Task description: Count the lines in the items below that contain the word "application", and reply with the number alone.

[Data shown]

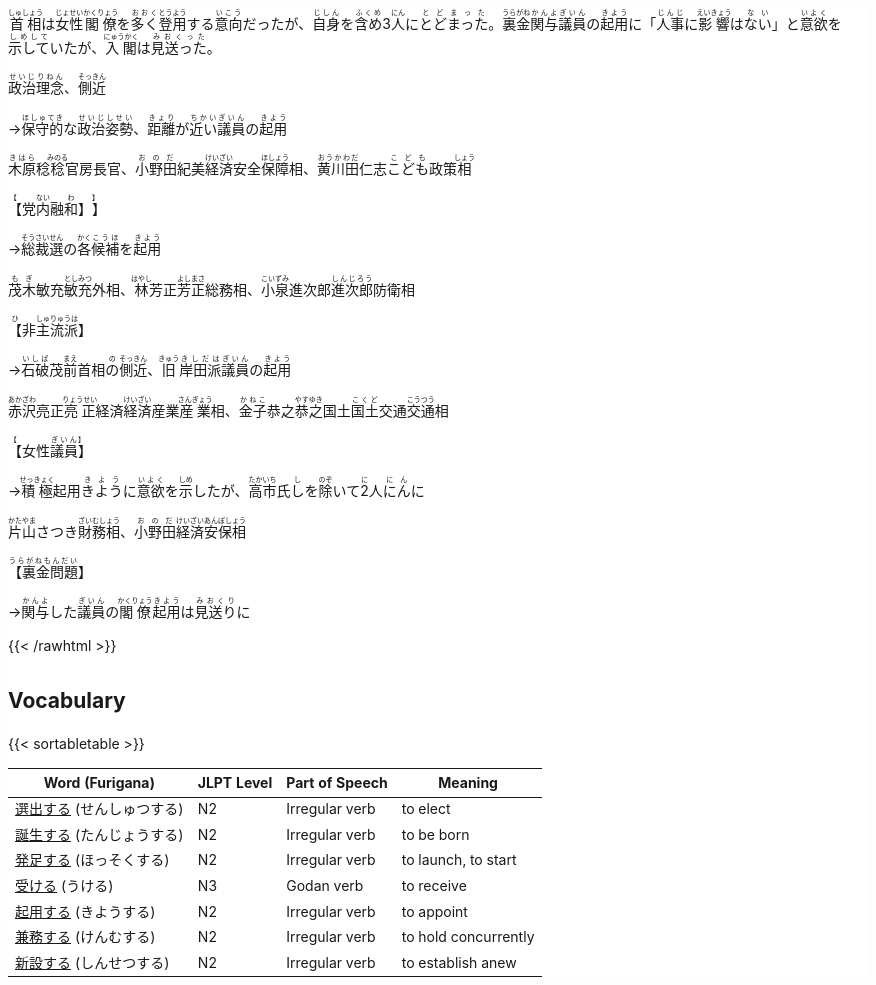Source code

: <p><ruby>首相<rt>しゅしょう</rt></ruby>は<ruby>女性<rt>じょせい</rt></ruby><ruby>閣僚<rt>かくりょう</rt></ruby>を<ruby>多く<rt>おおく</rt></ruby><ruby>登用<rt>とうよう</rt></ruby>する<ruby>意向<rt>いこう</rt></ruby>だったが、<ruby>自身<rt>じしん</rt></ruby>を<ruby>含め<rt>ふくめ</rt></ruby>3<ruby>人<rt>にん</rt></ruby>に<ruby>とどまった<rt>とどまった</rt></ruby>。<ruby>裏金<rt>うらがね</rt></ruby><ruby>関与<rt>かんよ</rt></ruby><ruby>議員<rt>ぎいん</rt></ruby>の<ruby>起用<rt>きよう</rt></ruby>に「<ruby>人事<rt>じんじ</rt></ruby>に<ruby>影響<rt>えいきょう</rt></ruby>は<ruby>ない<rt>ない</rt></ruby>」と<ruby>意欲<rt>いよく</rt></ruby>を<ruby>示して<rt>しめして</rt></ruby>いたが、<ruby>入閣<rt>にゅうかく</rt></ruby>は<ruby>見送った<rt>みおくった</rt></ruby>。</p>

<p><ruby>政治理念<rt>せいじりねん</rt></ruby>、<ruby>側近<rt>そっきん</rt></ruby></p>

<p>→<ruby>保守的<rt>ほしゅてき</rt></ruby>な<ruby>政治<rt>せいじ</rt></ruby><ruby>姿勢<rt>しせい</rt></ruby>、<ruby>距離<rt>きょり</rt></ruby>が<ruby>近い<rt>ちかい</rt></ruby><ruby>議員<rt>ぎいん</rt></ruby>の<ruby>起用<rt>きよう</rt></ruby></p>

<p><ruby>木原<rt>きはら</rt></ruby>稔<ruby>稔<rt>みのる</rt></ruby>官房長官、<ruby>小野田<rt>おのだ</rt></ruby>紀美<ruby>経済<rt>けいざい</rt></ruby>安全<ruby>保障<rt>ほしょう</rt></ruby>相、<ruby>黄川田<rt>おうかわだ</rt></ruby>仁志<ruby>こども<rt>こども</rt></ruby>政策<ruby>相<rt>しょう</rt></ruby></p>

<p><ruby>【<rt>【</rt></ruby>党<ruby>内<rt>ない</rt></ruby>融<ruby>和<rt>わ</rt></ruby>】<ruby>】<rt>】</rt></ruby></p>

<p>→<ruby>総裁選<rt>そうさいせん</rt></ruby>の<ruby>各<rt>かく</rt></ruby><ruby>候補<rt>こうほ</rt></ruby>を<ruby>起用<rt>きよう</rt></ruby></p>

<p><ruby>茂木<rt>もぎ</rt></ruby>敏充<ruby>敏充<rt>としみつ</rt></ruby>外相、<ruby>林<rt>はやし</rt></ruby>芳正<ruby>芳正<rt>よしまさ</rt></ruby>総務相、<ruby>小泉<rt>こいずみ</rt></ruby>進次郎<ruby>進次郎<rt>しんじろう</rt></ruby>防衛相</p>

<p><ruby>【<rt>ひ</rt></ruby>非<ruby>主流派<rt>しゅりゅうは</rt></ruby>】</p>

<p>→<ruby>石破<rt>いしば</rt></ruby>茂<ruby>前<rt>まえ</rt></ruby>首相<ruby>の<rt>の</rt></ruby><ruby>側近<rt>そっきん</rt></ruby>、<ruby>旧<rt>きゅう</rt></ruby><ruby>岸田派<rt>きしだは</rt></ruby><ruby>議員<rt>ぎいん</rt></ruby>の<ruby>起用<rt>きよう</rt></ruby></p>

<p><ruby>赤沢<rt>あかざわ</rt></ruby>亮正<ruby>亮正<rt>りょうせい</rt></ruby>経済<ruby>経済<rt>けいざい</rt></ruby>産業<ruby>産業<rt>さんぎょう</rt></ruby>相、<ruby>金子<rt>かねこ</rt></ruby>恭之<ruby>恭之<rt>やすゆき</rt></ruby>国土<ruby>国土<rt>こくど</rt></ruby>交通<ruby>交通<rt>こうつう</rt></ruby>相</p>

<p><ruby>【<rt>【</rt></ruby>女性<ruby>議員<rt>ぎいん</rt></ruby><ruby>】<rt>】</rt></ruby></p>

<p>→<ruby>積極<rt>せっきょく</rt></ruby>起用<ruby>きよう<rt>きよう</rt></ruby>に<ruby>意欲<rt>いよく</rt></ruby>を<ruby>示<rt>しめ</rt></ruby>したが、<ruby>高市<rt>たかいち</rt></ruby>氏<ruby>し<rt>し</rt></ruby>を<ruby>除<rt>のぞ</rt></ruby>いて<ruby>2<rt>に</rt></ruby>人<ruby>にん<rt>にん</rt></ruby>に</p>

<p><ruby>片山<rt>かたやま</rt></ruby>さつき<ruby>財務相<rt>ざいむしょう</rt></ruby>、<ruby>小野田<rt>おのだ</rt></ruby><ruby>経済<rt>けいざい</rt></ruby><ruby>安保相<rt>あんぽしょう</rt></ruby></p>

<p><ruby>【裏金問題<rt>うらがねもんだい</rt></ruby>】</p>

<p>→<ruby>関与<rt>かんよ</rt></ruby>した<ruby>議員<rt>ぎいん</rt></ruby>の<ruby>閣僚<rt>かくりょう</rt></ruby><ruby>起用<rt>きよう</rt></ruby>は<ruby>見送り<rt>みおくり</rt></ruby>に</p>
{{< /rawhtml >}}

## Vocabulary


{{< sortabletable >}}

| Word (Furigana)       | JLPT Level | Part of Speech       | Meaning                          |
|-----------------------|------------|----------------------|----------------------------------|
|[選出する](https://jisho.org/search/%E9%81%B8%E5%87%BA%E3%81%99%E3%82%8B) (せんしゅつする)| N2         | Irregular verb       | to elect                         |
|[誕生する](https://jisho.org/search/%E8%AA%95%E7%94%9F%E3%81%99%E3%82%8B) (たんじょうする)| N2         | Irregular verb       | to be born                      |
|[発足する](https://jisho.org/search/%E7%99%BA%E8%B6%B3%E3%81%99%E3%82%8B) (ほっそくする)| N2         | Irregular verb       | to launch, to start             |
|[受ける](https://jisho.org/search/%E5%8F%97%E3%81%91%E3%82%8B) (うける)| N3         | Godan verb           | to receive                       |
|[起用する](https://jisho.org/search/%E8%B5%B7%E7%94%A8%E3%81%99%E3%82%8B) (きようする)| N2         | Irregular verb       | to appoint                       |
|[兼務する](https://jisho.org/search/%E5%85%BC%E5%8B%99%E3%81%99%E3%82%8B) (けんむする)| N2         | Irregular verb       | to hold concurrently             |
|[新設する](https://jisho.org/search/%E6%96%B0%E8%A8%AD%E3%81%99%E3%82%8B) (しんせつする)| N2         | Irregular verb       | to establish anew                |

[/Data shown]
[Data shown]

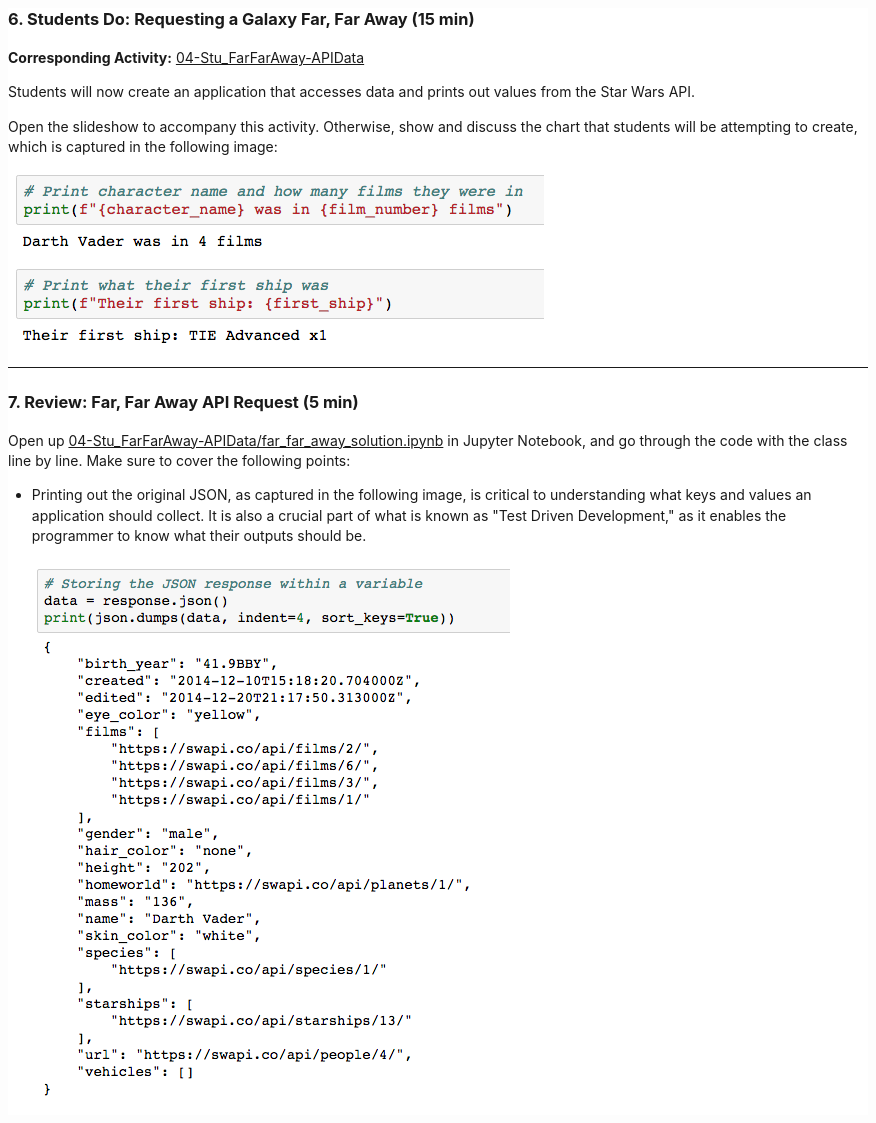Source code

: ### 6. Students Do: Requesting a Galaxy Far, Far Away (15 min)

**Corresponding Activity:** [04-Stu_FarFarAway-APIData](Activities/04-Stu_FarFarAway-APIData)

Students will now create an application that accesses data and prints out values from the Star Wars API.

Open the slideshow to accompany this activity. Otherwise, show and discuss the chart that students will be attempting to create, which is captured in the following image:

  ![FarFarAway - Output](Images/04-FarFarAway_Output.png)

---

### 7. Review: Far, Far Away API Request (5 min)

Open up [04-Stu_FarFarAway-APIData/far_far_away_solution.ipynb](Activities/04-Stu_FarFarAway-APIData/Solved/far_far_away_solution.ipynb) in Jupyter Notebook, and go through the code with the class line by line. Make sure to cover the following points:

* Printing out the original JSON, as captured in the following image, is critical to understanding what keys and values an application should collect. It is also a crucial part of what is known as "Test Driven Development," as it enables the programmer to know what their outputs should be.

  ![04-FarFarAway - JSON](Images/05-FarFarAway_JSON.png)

[/Data shown]

Result for this exercise: 2